One large Melbourne clinic, the Equinox Gender Diverse Health Centre, run by the former Victorian AIDS Council which is government funded, already offers this fast-track to hormones for trans youth once they reach 16. Equinox did not answer when asked whether it always checked with both parents before giving minors opposite-sex hormones, but released a statement.

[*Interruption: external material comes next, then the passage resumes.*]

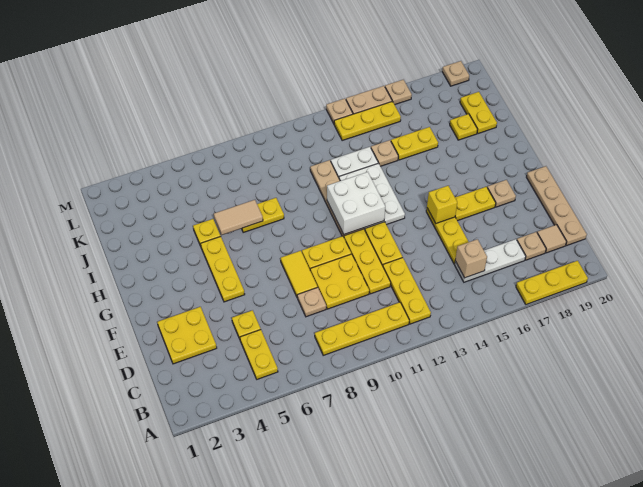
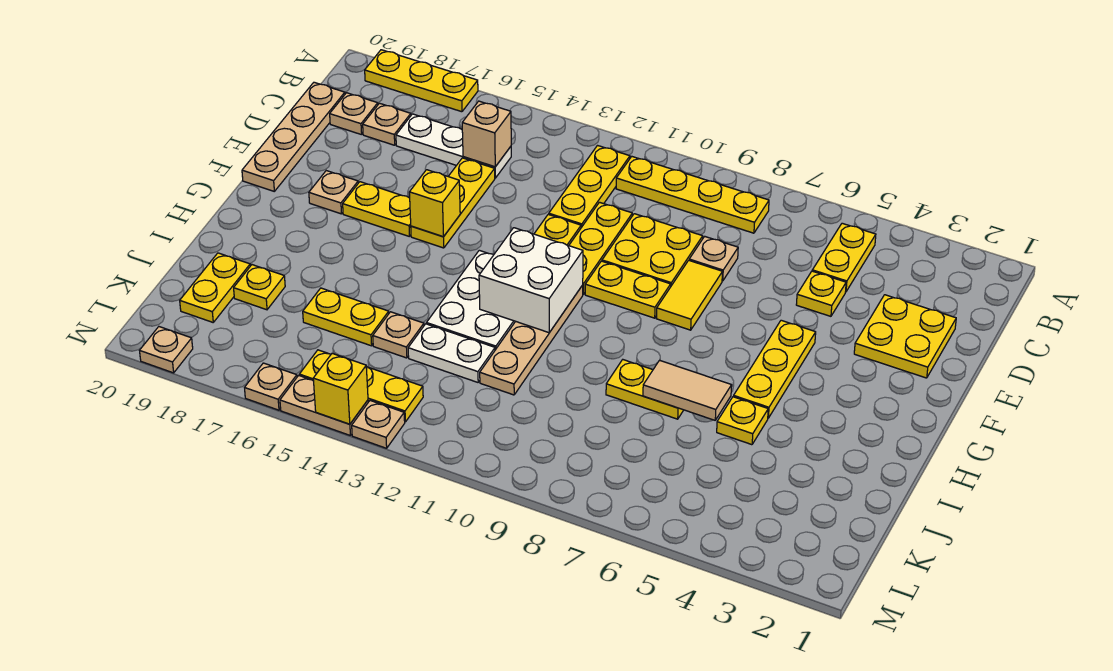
tan 1x1 tile [537,225,566,253] -> tan 1x1 plate [330,93,378,135]
none -> yellow 1x1 brick [313,353,368,424]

High profile gender GP Fiona Bisshop, president of AusPATH, has claimed giving trans hormones is “not brain surgery” and she champions the “informed consent” fast track as superior because trans patients should not have to “prove themselves” and suffer the delay of “gatekeeping” with mandatory mental health assessments.

Dr Bisshop works in the Brisbane clinic of the private health provider Holdsworth House, which also operates in Sydney and Byron Bay.

She stepped up as AusPATH leader after the unexplained, mid-term resignation of Dr Telfer in July.

The Australian put questions to RCH, Dr Telfer, AusPATH, the Inner City Legal Centre, Holdsworth House, Dr Bisshop, and ACON. The Perth Children’s Hospital gender clinic would not comment.